Wednesday, May 30, 2012

Northanger Abbey

Title: Northanger Abbey
Author: Jane Austen

The person, be it gentleman or lady, who has not pleasure in a good novel, must be intolerably stupid --Henry Tilney of Northanger Abbey.

I have recently gotten involved with a book club and volunteered to lead the discussion this month.  I choose Northanger Abbey (NA) because it is one of my favorite books in all of literature and because we had spent the last several months reading books in the same genre.  I've gotta make the girls work ....

Anyway, I had forgotten how much I loved this novel, it has been about five years since I last read it and was reminded that probably my favorite passage in literature is occurs between Henry and Catherine during one of their dances.  But the quote at the start of this post has to be a rival for it.

There are so many things to contrast:

Sibling pairs: Catherine and James Morland, Isabella and John Thorpe, Henry and Eleanor Tilney
Guardians: Mr Allen and General Tilney
Villians: John Thorpe, General Tilney and maybe even Captain Tilney
Places: Bath and Northanger Abbey
Couples: James Morland and Isabella Thorpe, John Thorpe and Catherine Morland, Henry Tilney and Catherine Morland, and even Eleanor Tilney and the unnamed Viscount
Fathers: Mr. Morland and General Tilney

There are more things to compare but these are some of the big ones.  There are so many reasons and opportunities for misunderstanding and a very atypcial hero and heroine to enjoy but these are the reasons why it makes this book one of my favorites.  This is a book about books and about growing up--Catherine comes to realize real life is different from novels and to appreciate the happenstances of life are enough without adding unneeded drama because of an over active imagination.  Henry is a reader, just like Catherine but either because of a more stable personality or just greater maturity he can separate the two.  And yet it is novels that help to draw them together. 

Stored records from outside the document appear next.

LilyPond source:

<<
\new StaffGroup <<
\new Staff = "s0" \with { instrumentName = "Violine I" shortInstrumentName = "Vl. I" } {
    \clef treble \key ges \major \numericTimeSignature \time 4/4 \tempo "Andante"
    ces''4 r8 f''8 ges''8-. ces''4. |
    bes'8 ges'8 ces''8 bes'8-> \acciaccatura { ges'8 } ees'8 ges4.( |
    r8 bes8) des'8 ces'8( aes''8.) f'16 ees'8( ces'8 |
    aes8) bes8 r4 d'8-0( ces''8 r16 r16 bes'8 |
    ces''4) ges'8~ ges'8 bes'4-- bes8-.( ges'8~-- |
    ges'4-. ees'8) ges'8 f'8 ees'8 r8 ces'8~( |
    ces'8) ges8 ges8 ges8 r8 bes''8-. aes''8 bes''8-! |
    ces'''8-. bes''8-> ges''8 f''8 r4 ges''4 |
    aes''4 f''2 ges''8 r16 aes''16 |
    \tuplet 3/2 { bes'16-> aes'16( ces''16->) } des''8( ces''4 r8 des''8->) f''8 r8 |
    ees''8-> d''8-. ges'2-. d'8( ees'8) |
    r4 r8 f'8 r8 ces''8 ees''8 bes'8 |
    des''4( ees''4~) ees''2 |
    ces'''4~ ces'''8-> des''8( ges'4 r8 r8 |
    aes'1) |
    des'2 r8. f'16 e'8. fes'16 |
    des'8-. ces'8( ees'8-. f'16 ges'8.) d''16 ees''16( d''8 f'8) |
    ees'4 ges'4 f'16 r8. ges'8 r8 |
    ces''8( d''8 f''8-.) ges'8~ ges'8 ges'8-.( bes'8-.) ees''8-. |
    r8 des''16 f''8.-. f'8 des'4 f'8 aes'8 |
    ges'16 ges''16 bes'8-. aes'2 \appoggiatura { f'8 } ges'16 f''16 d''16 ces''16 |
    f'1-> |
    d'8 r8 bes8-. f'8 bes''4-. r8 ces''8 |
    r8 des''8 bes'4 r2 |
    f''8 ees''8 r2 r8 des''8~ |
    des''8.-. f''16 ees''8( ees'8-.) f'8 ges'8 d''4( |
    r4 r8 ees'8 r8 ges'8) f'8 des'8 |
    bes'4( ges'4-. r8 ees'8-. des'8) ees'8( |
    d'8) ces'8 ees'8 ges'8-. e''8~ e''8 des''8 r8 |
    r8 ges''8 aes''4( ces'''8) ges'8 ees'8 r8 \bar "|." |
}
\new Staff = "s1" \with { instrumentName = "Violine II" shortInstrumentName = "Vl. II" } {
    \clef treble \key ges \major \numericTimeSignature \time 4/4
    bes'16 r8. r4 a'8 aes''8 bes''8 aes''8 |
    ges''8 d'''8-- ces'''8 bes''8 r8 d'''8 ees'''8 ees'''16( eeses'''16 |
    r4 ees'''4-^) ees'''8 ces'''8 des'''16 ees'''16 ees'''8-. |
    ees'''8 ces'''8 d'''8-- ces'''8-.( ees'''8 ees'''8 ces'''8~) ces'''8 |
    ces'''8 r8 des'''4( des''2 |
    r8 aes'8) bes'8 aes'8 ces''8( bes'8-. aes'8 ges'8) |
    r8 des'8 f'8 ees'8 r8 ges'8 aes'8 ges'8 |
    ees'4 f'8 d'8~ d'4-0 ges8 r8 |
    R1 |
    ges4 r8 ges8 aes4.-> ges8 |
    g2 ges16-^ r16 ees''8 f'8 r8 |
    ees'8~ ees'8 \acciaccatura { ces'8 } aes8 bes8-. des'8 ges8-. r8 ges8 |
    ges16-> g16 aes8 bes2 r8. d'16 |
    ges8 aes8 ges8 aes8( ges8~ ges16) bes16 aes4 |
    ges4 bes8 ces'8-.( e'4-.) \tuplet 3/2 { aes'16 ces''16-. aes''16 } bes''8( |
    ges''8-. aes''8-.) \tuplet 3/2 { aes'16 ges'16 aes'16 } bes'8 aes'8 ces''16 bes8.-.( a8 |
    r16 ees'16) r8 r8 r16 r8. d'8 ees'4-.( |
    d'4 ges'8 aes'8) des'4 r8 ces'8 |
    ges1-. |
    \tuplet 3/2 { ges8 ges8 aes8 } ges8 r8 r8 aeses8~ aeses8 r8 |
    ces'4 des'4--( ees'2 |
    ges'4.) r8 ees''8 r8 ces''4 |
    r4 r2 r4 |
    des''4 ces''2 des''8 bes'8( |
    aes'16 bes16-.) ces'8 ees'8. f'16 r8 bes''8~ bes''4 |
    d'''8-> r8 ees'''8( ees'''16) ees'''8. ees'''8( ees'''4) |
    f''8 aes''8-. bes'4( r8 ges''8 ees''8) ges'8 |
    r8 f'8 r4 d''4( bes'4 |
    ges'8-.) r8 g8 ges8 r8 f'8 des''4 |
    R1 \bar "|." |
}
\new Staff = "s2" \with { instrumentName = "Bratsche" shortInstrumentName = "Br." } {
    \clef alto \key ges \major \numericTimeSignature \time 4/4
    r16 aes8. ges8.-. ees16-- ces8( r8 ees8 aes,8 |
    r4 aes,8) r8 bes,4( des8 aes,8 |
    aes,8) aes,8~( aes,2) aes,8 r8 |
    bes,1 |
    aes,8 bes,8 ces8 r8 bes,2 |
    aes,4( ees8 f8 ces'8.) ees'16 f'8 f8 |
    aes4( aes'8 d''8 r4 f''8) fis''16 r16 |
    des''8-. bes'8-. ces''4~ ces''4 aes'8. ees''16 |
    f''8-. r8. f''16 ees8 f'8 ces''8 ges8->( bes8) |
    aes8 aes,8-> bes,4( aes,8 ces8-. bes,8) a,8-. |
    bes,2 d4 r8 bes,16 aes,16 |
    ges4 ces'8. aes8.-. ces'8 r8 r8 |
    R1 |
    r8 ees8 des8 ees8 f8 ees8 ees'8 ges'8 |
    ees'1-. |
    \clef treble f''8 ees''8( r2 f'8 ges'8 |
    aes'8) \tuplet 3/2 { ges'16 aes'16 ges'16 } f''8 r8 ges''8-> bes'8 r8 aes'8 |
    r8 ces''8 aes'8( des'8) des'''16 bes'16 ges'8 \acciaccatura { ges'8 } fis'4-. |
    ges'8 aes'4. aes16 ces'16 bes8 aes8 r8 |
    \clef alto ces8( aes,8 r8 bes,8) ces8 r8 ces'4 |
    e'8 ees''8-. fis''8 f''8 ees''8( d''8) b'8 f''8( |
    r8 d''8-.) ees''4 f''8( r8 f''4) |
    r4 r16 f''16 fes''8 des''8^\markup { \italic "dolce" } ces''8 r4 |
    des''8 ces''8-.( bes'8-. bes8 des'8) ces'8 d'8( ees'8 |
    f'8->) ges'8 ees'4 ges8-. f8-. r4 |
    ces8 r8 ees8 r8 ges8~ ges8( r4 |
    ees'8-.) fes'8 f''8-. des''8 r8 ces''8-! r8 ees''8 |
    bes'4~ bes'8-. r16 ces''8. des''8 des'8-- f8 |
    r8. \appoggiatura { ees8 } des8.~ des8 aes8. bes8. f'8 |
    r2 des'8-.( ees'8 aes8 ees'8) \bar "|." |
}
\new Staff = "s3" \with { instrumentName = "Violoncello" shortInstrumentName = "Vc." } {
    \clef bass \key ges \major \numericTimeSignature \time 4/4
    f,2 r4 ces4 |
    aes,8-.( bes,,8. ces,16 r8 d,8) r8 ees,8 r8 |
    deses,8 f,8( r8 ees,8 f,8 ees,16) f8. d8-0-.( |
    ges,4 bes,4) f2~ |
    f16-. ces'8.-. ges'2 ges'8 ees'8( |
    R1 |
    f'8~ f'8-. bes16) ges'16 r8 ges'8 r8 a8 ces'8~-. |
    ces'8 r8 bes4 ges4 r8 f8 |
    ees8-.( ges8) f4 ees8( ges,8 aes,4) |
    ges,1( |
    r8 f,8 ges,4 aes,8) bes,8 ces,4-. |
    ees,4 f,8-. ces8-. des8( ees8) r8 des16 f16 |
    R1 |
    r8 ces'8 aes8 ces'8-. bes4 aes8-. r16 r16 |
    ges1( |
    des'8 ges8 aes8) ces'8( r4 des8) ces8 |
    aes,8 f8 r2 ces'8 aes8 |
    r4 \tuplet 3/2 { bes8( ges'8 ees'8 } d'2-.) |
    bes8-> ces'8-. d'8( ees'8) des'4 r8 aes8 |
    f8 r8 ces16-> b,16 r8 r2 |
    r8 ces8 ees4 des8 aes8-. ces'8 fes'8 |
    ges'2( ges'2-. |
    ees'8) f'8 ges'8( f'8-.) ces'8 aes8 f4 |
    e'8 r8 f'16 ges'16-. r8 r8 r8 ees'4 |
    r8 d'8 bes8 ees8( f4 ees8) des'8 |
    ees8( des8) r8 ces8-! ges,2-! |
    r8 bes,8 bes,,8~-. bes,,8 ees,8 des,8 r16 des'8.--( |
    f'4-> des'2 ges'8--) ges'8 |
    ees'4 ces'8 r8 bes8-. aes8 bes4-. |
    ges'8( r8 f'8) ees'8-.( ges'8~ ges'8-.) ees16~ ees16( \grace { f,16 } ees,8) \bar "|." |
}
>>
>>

Jane Austen wrote this book to mock what was the current in late 18th century: gothic literature.  And throughout the novel you hear her voice speaking as the narrator, telling us what she thinks about the state of things in Catherine's world.  It is fun to hear the young Jane speaking to us, so many years after her death, but I think that she can be heard in this book in ways that her later writings don't reflect.  She's always there as the narrator but she is more sarcastic and humorous in NA, I think.  And as always, the heroine gets her hero and goes on to live a rather ordinary life.  Catherine is no Lizzy Bennet in the end and that is the charm of the novel.  This could happen in real life for many of us mere mortals.

Anyway, I hope you enjoy this book as much as I do.  It is worth the effort to read such a well written story which has withstood the test of time.